> Instructions for the task
Both the line containing "FORORDNING (EU) 2016/425" and the line containing "SRN: SG-MF-000001645" belong to the span. Output exactly that span from the listing below, and nothing outside it.

> Task material
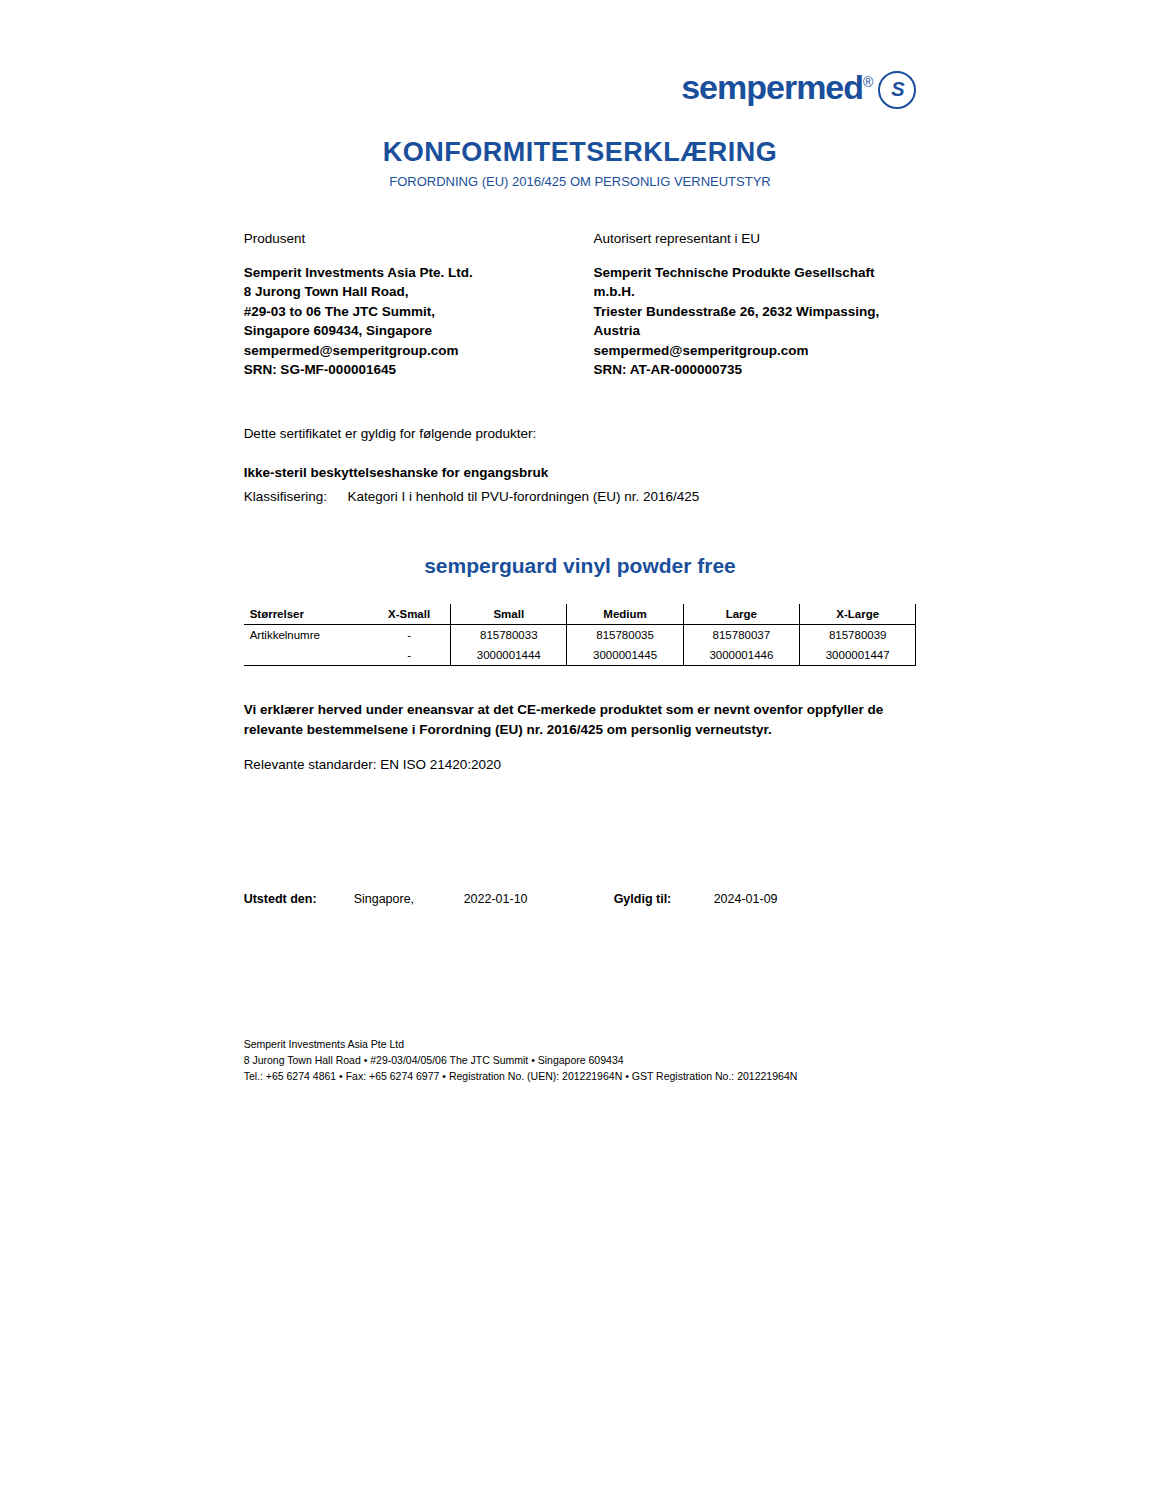sempermed®
KONFORMITETSERKLÆRING
FORORDNING (EU) 2016/425 OM PERSONLIG VERNEUTSTYR
Produsent
Semperit Investments Asia Pte. Ltd.
8 Jurong Town Hall Road,
#29-03 to 06 The JTC Summit,
Singapore 609434, Singapore
sempermed@semperitgroup.com
SRN: SG-MF-000001645
Autorisert representant i EU
Semperit Technische Produkte Gesellschaft m.b.H.
Triester Bundesstraße 26, 2632 Wimpassing, Austria
sempermed@semperitgroup.com
SRN: AT-AR-000000735
Dette sertifikatet er gyldig for følgende produkter:
Ikke-steril beskyttelseshanske for engangsbruk
Klassifisering: Kategori I i henhold til PVU-forordningen (EU) nr. 2016/425
semperguard vinyl powder free
| Størrelser | X-Small | Small | Medium | Large | X-Large |
| --- | --- | --- | --- | --- | --- |
| Artikkelnumre | - | 815780033 | 815780035 | 815780037 | 815780039 |
| | - | 3000001444 | 3000001445 | 3000001446 | 3000001447 |
Vi erklærer herved under eneansvar at det CE-merkede produktet som er nevnt ovenfor oppfyller de relevante bestemmelsene i Forordning (EU) nr. 2016/425 om personlig verneutstyr.
Relevante standarder: EN ISO 21420:2020
Utstedt den: Singapore, 2022-01-10 Gyldig til: 2024-01-09
Semperit Investments Asia Pte Ltd
8 Jurong Town Hall Road • #29-03/04/05/06 The JTC Summit • Singapore 609434
Tel.: +65 6274 4861 • Fax: +65 6274 6977 • Registration No. (UEN): 201221964N • GST Registration No.: 201221964N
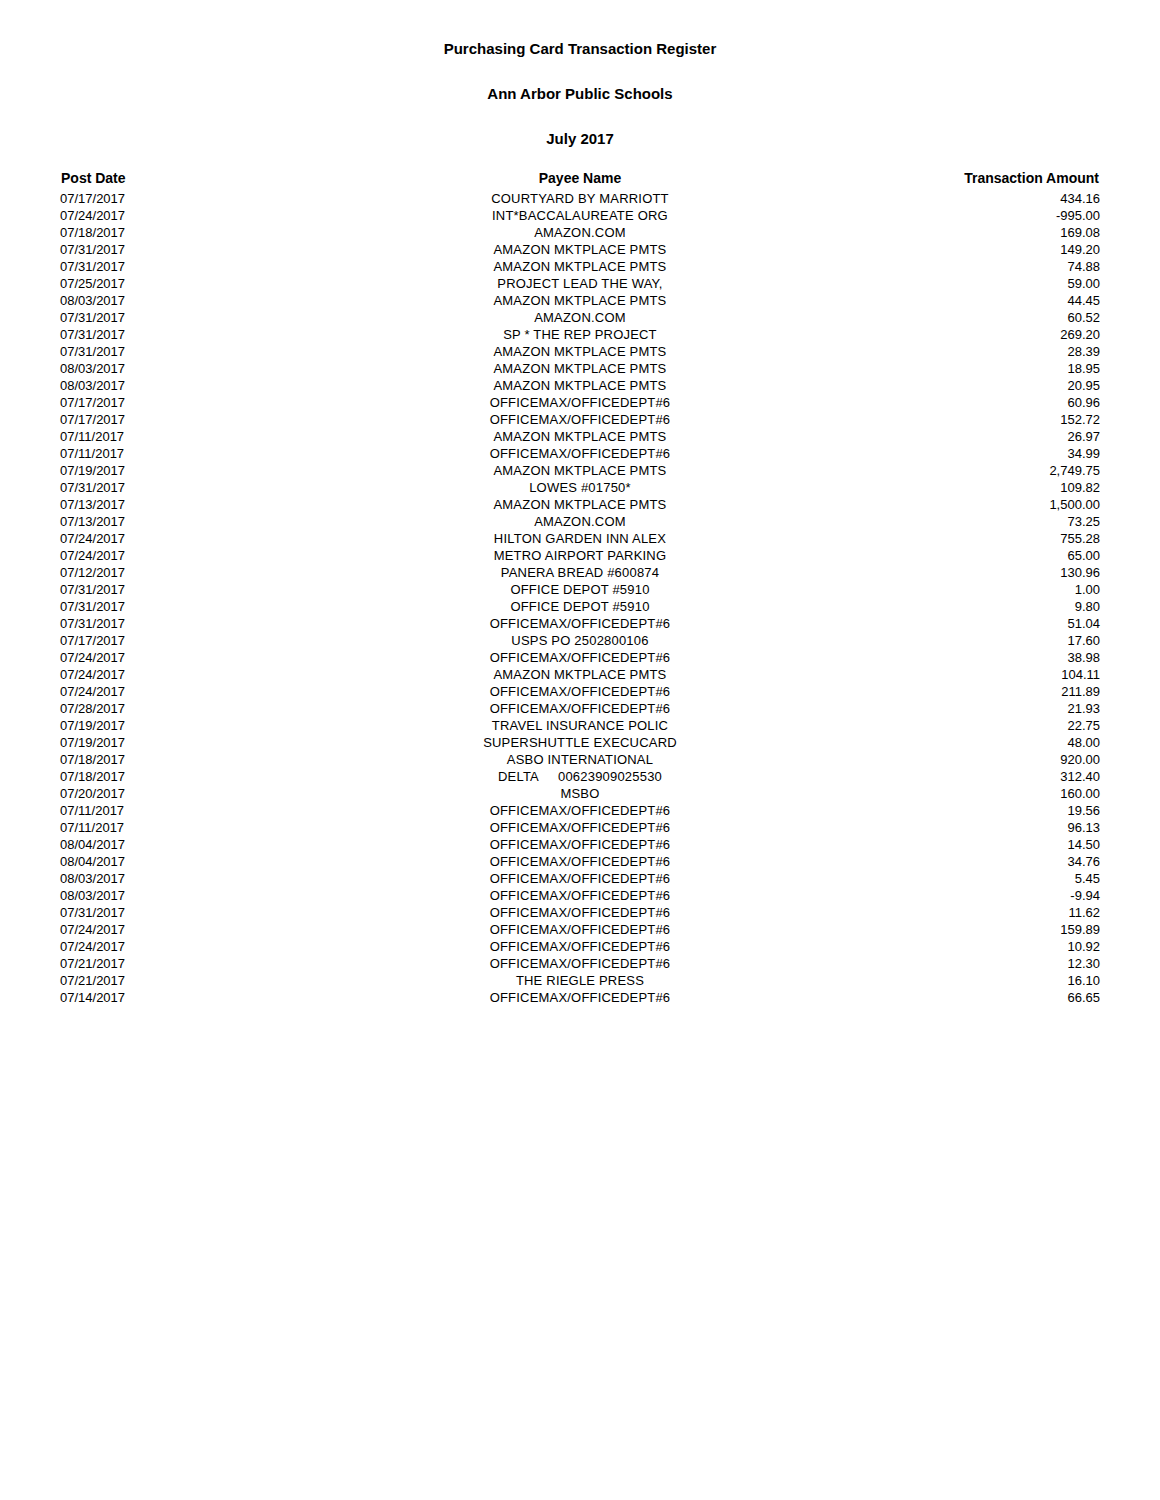Purchasing Card Transaction Register
Ann Arbor Public Schools
July 2017
| Post Date | Payee Name | Transaction Amount |
| --- | --- | --- |
| 07/17/2017 | COURTYARD BY MARRIOTT | 434.16 |
| 07/24/2017 | INT*BACCALAUREATE ORG | -995.00 |
| 07/18/2017 | AMAZON.COM | 169.08 |
| 07/31/2017 | AMAZON MKTPLACE PMTS | 149.20 |
| 07/31/2017 | AMAZON MKTPLACE PMTS | 74.88 |
| 07/25/2017 | PROJECT LEAD THE WAY, | 59.00 |
| 08/03/2017 | AMAZON MKTPLACE PMTS | 44.45 |
| 07/31/2017 | AMAZON.COM | 60.52 |
| 07/31/2017 | SP * THE REP PROJECT | 269.20 |
| 07/31/2017 | AMAZON MKTPLACE PMTS | 28.39 |
| 08/03/2017 | AMAZON MKTPLACE PMTS | 18.95 |
| 08/03/2017 | AMAZON MKTPLACE PMTS | 20.95 |
| 07/17/2017 | OFFICEMAX/OFFICEDEPT#6 | 60.96 |
| 07/17/2017 | OFFICEMAX/OFFICEDEPT#6 | 152.72 |
| 07/11/2017 | AMAZON MKTPLACE PMTS | 26.97 |
| 07/11/2017 | OFFICEMAX/OFFICEDEPT#6 | 34.99 |
| 07/19/2017 | AMAZON MKTPLACE PMTS | 2,749.75 |
| 07/31/2017 | LOWES #01750* | 109.82 |
| 07/13/2017 | AMAZON MKTPLACE PMTS | 1,500.00 |
| 07/13/2017 | AMAZON.COM | 73.25 |
| 07/24/2017 | HILTON GARDEN INN ALEX | 755.28 |
| 07/24/2017 | METRO AIRPORT PARKING | 65.00 |
| 07/12/2017 | PANERA BREAD #600874 | 130.96 |
| 07/31/2017 | OFFICE DEPOT #5910 | 1.00 |
| 07/31/2017 | OFFICE DEPOT #5910 | 9.80 |
| 07/31/2017 | OFFICEMAX/OFFICEDEPT#6 | 51.04 |
| 07/17/2017 | USPS PO 2502800106 | 17.60 |
| 07/24/2017 | OFFICEMAX/OFFICEDEPT#6 | 38.98 |
| 07/24/2017 | AMAZON MKTPLACE PMTS | 104.11 |
| 07/24/2017 | OFFICEMAX/OFFICEDEPT#6 | 211.89 |
| 07/28/2017 | OFFICEMAX/OFFICEDEPT#6 | 21.93 |
| 07/19/2017 | TRAVEL INSURANCE POLIC | 22.75 |
| 07/19/2017 | SUPERSHUTTLE EXECUCARD | 48.00 |
| 07/18/2017 | ASBO INTERNATIONAL | 920.00 |
| 07/18/2017 | DELTA 00623909025530 | 312.40 |
| 07/20/2017 | MSBO | 160.00 |
| 07/11/2017 | OFFICEMAX/OFFICEDEPT#6 | 19.56 |
| 07/11/2017 | OFFICEMAX/OFFICEDEPT#6 | 96.13 |
| 08/04/2017 | OFFICEMAX/OFFICEDEPT#6 | 14.50 |
| 08/04/2017 | OFFICEMAX/OFFICEDEPT#6 | 34.76 |
| 08/03/2017 | OFFICEMAX/OFFICEDEPT#6 | 5.45 |
| 08/03/2017 | OFFICEMAX/OFFICEDEPT#6 | -9.94 |
| 07/31/2017 | OFFICEMAX/OFFICEDEPT#6 | 11.62 |
| 07/24/2017 | OFFICEMAX/OFFICEDEPT#6 | 159.89 |
| 07/24/2017 | OFFICEMAX/OFFICEDEPT#6 | 10.92 |
| 07/21/2017 | OFFICEMAX/OFFICEDEPT#6 | 12.30 |
| 07/21/2017 | THE RIEGLE PRESS | 16.10 |
| 07/14/2017 | OFFICEMAX/OFFICEDEPT#6 | 66.65 |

> Answer section
FORORDNING (EU) 2016/425 OM PERSONLIG VERNEUTSTYR
Produsent
Semperit Investments Asia Pte. Ltd.
8 Jurong Town Hall Road,
#29-03 to 06 The JTC Summit,
Singapore 609434, Singapore
sempermed@semperitgroup.com
SRN: SG-MF-000001645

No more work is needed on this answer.